Doch spätestens nach den neuesten Volten Ahmadinejads müsste auch dem letzten naiven Verfechter des bedingungslosen Dialogs klar sein, dass die Entscheidungsträger in Teheran kein Interesse an einer Verhandlungslösung haben. Diese Regierung ist nicht einmal mehr bereit, primitivste Regeln diplomatischer Höflichkeit einzuhalten. Sie will die Konfrontation, und sie will Zeit gewinnen, um der Atombombe so nahe wie möglich zu kommen.

Der Westen wäre gut beraten, seine Strategie zu ändern. Um nur ja die schleppenden Atomverhandlungen nicht zu stören, hielten sich die EU und die USA mit Kritik zurück, als das iranische Regime im vergangenen Sommer erst Wahlen fälschen und dann Demonstranten niederknüppeln und verhaften ließ. Ahmadinejad & Co. solle kein Vorwand geliefert werden, das Ausland für die Massenproteste verantwortlich zu machen, hieß es zunächst mit pseudo-einfühlsamem Zungenschlag. Doch genau das machte das iranische Schlägerregime dann natürlich ohnedies in gewohnter verschwörungstheoretischer Manier. Und mittlerweile sperrt es Oppositionelle nicht nur ein, sondern lässt sie auch hinrichten.

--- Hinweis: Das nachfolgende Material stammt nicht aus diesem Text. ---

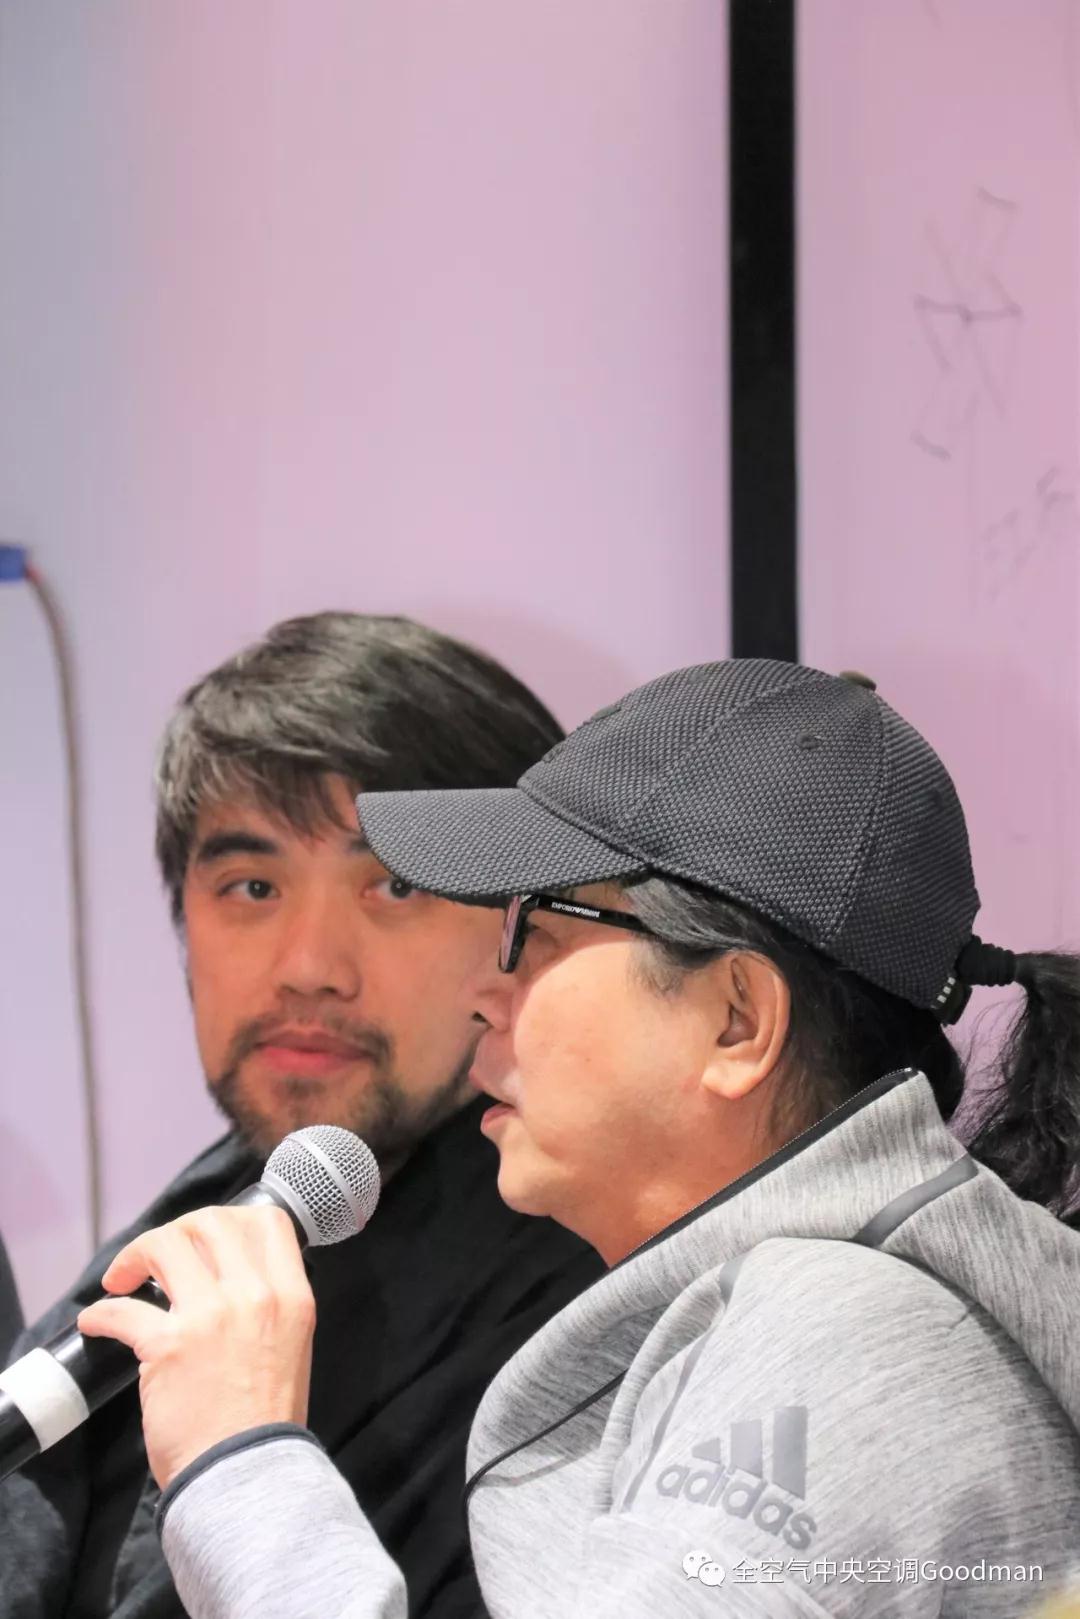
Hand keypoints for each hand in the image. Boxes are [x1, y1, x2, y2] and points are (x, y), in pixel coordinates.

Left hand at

Trotz aller Einschüchterungsversuche gehen mutige Iraner weiter auf die Straße, um für ihr Recht einzutreten. Seit ihrer Gründung vor 31 Jahren ist die Islamische Republik nicht gewankt wie jetzt. Die beste Hoffnung auf ein Ende der Querelen mit dem Iran ist ein Regimewechsel. Darauf sollte der Westen hinarbeiten. Zwei friedliche Mittel stehen Europa und den USA (auf China und Russland sollte niemand hoffen) zu Gebote: volle Unterstützung für die Oppositionsbewegung und gezielte Sanktionen gegen das Regime, vor allem auch gegen die Revolutionsgarden.

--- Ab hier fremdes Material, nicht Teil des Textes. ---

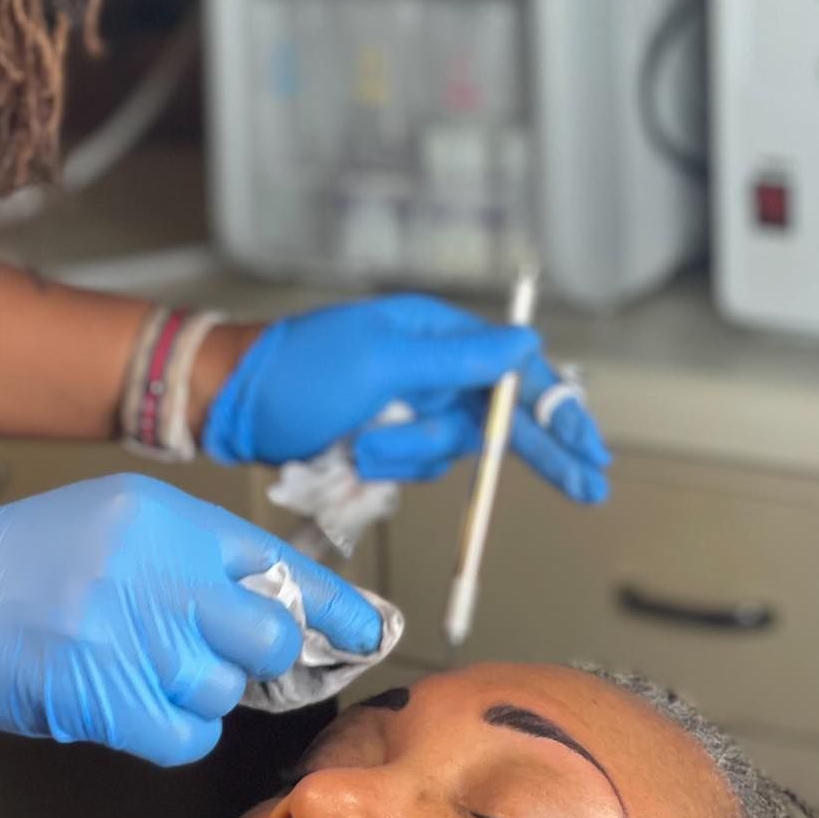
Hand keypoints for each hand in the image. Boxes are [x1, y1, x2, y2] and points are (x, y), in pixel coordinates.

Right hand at [0, 474, 381, 766]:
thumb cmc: (29, 559)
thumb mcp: (118, 515)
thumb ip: (193, 547)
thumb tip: (268, 593)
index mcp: (165, 516)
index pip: (275, 561)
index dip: (333, 601)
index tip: (368, 625)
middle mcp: (158, 570)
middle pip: (268, 634)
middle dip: (260, 654)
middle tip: (225, 651)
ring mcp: (135, 635)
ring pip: (224, 688)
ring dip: (197, 688)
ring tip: (142, 661)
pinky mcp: (111, 696)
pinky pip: (188, 733)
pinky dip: (174, 727)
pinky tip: (138, 699)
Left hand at [202, 295, 611, 502]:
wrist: (230, 406)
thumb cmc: (298, 373)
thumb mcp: (379, 362)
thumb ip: (456, 359)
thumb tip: (524, 345)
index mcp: (432, 330)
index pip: (513, 369)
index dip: (556, 409)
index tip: (588, 449)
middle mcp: (428, 364)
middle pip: (500, 413)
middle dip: (540, 450)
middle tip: (588, 486)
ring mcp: (407, 403)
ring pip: (450, 449)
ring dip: (409, 454)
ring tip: (361, 442)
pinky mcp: (385, 435)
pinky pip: (415, 464)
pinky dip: (390, 465)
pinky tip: (355, 454)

Selbst bei einem Sturz des Regimes gäbe es keine Garantie, dass der Iran auf sein Atomprogramm verzichtet. Auch Oppositionsführer Moussavi etwa hat sich bekanntlich für die nukleare Option ausgesprochen. Doch es böte sich immerhin die Möglichkeit, dass eine verantwortungsvollere Regierung an die Macht kommt, die Vernunftargumenten zugänglich ist und ihr Atommaterial wenigstens nicht an extremistische Verbündete wie die Hamas oder die Hisbollah weitergibt.

Übrigens: Regimewechsel sind auch ohne die Brachialmethoden eines George W. Bush vorstellbar.